>>>
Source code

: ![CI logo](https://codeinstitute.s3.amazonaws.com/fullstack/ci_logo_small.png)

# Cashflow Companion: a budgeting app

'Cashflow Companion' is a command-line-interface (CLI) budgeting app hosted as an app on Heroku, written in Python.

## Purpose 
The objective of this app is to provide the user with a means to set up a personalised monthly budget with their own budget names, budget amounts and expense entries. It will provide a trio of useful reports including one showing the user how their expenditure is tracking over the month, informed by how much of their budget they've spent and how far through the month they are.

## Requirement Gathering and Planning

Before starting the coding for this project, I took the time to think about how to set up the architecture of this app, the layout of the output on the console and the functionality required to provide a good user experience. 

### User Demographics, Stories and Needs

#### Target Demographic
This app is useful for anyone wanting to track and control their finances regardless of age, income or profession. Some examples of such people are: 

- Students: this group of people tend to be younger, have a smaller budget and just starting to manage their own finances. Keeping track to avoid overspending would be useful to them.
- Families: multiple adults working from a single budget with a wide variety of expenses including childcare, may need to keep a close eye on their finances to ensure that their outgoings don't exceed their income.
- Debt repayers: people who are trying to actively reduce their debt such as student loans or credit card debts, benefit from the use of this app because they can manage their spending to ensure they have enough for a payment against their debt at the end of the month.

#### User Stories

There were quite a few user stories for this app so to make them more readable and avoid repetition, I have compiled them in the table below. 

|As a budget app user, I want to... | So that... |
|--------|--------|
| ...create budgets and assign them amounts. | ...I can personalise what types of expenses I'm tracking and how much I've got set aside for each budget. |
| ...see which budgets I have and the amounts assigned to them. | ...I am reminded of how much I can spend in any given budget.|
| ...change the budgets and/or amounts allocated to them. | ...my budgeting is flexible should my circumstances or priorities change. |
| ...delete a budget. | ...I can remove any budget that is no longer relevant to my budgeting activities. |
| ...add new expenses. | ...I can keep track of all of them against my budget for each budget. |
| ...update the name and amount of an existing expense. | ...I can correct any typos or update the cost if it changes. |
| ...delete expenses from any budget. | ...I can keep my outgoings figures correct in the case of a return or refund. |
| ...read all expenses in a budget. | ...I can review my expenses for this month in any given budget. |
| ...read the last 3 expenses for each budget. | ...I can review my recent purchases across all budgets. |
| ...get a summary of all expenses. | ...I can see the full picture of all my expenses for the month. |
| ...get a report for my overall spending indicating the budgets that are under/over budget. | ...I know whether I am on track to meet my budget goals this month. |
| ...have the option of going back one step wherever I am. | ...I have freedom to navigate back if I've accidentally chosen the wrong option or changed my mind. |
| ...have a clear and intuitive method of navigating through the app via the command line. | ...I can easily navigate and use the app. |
<<<
### Problem to solve
Rewrite the lines above, changing every "Cashflow Companion" to "Money Mate" and leaving everything else the same.

### Output below
Source code

: ![CI logo](https://codeinstitute.s3.amazonaws.com/fullstack/ci_logo_small.png)

# Money Mate: a budgeting app

'Money Mate' is a command-line-interface (CLI) budgeting app hosted as an app on Heroku, written in Python.

## Purpose 
The objective of this app is to provide the user with a means to set up a personalised monthly budget with their own budget names, budget amounts and expense entries. It will provide a trio of useful reports including one showing the user how their expenditure is tracking over the month, informed by how much of their budget they've spent and how far through the month they are.

## Requirement Gathering and Planning

Before starting the coding for this project, I took the time to think about how to set up the architecture of this app, the layout of the output on the console and the functionality required to provide a good user experience. 

### User Demographics, Stories and Needs

#### Target Demographic
This app is useful for anyone wanting to track and control their finances regardless of age, income or profession. Some examples of such people are: 

- Students: this group of people tend to be younger, have a smaller budget and just starting to manage their own finances. Keeping track to avoid overspending would be useful to them.
- Families: multiple adults working from a single budget with a wide variety of expenses including childcare, may need to keep a close eye on their finances to ensure that their outgoings don't exceed their income.
- Debt repayers: people who are trying to actively reduce their debt such as student loans or credit card debts, benefit from the use of this app because they can manage their spending to ensure they have enough for a payment against their debt at the end of the month.

#### User Stories

There were quite a few user stories for this app so to make them more readable and avoid repetition, I have compiled them in the table below. 

|As a budget app user, I want to... | So that... |
|--------|--------|
| ...create budgets and assign them amounts. | ...I can personalise what types of expenses I'm tracking and how much I've got set aside for each budget. |
| ...see which budgets I have and the amounts assigned to them. | ...I am reminded of how much I can spend in any given budget.|
| ...change the budgets and/or amounts allocated to them. | ...my budgeting is flexible should my circumstances or priorities change. |
| ...delete a budget. | ...I can remove any budget that is no longer relevant to my budgeting activities. |
| ...add new expenses. | ...I can keep track of all of them against my budget for each budget. |
| ...update the name and amount of an existing expense. | ...I can correct any typos or update the cost if it changes. |
| ...delete expenses from any budget. | ...I can keep my outgoings figures correct in the case of a return or refund. |
| ...read all expenses in a budget. | ...I can review my expenses for this month in any given budget. |
| ...read the last 3 expenses for each budget. | ...I can review my recent purchases across all budgets. |
| ...get a summary of all expenses. | ...I can see the full picture of all my expenses for the month. |
| ...get a report for my overall spending indicating the budgets that are under/over budget. | ...I know whether I am on track to meet my budget goals this month. |
| ...have the option of going back one step wherever I am. | ...I have freedom to navigate back if I've accidentally chosen the wrong option or changed my mind. |
| ...have a clear and intuitive method of navigating through the app via the command line. | ...I can easily navigate and use the app. |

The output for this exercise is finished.